Canonical Capsules: Self-Supervised Capsules in Canonical Pose
This work addresses the problem of learning robust, object-centric representations for 3D point clouds in a self-supervised manner, which is significant for researchers and practitioners working with 3D data.
This paper introduces a self-supervised capsule architecture for 3D point clouds that learns object decompositions and canonicalization by training with randomly rotated object pairs. The method achieves state-of-the-art performance in 3D point cloud reconstruction, canonicalization, and unsupervised classification without requiring classification labels or manually-aligned datasets.

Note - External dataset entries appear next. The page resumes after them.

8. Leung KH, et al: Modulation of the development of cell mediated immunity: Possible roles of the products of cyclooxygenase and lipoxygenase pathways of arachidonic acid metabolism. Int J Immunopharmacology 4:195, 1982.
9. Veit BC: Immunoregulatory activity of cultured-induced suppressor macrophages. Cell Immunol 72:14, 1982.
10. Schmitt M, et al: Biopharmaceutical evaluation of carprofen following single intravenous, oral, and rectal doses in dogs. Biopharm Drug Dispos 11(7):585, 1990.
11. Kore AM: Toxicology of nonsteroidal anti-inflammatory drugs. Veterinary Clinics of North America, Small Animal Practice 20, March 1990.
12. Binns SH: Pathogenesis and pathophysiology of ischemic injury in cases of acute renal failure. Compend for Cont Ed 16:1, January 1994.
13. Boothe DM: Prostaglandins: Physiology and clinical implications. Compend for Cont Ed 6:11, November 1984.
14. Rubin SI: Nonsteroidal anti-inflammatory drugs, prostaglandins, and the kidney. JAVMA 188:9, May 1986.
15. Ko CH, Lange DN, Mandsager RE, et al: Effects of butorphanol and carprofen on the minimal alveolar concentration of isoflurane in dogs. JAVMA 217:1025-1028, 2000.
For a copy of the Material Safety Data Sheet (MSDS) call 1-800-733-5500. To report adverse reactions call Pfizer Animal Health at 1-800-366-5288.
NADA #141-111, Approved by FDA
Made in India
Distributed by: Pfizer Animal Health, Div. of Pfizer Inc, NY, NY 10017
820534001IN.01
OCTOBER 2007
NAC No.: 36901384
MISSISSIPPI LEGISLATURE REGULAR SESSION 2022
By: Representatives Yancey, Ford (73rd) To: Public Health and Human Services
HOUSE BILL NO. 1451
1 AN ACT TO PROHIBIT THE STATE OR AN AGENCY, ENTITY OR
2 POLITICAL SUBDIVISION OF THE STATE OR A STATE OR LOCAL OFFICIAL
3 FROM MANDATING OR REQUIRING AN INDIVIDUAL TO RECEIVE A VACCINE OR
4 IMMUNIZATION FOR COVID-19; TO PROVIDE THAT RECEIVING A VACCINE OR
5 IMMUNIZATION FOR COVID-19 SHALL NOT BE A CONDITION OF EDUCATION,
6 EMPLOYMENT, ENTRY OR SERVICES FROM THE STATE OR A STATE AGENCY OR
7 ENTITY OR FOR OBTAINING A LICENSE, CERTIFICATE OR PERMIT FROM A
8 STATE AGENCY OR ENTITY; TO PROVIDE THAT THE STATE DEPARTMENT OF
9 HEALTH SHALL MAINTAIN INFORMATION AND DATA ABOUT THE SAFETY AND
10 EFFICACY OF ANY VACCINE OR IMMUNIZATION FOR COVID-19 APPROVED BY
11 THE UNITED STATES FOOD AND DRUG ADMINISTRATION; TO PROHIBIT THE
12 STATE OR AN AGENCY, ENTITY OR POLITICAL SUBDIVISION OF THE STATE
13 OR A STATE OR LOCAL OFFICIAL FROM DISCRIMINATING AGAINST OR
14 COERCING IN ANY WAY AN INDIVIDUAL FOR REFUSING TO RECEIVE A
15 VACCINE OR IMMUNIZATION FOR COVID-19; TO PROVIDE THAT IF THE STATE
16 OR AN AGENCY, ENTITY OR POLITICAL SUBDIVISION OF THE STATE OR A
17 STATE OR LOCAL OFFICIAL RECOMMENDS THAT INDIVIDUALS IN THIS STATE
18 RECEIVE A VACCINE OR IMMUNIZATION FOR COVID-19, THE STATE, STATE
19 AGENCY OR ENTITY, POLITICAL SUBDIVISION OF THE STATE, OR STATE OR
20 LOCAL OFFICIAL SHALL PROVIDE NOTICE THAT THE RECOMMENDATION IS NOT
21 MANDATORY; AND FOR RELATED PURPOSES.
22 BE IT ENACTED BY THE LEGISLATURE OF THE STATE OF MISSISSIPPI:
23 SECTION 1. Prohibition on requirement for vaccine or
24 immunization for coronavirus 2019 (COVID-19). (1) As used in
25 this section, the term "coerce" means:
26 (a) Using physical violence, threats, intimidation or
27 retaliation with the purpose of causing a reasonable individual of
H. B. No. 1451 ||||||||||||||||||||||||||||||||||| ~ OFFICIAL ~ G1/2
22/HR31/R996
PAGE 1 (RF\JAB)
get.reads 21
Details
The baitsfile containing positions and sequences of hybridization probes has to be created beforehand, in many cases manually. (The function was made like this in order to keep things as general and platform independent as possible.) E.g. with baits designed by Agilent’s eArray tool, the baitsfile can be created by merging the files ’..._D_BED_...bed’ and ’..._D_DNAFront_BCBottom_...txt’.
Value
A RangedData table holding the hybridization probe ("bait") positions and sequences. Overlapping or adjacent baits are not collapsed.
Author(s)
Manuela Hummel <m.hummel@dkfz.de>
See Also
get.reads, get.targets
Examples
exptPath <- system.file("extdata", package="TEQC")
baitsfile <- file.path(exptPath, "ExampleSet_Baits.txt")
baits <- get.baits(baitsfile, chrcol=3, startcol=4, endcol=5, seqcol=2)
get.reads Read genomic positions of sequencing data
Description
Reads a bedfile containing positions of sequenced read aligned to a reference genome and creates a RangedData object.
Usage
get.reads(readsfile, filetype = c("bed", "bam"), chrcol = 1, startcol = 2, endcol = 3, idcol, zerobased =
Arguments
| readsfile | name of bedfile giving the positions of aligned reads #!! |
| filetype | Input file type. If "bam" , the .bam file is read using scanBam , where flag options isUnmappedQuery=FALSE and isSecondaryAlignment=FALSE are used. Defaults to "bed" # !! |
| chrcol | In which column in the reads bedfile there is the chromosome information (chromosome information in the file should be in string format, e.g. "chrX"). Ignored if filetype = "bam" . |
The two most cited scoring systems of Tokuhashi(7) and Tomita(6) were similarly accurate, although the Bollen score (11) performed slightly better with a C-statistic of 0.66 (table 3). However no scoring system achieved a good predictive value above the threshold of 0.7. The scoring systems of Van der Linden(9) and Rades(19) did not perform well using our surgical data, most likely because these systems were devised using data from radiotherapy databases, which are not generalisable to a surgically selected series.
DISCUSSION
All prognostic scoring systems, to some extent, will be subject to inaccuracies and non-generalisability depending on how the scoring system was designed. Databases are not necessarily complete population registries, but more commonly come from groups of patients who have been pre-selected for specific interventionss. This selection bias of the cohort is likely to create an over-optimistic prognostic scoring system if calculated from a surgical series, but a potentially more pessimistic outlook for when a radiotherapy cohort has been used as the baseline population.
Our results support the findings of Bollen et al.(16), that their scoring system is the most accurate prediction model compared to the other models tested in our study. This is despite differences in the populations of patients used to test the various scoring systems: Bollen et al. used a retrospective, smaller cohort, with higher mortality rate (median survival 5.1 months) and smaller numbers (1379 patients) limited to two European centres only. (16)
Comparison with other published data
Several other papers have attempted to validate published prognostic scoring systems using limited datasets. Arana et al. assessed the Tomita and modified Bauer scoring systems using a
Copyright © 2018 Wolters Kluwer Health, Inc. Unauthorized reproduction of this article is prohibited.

We propose a self-supervised capsule architecture for 3D point clouds. We compute capsule decompositions of objects through permutation-equivariant attention, and self-supervise the process by training with pairs of randomly rotated objects. Our key idea is to aggregate the attention masks into semantic keypoints, and use these to supervise a decomposition that satisfies the capsule invariance/equivariance properties. This not only enables the training of a semantically consistent decomposition, but also allows us to learn a canonicalization operation that enables object-centric reasoning. To train our neural network we require neither classification labels nor manually-aligned training datasets. Yet, by learning an object-centric representation in a self-supervised manner, our method outperforms the state-of-the-art on 3D point cloud reconstruction, canonicalization, and unsupervised classification.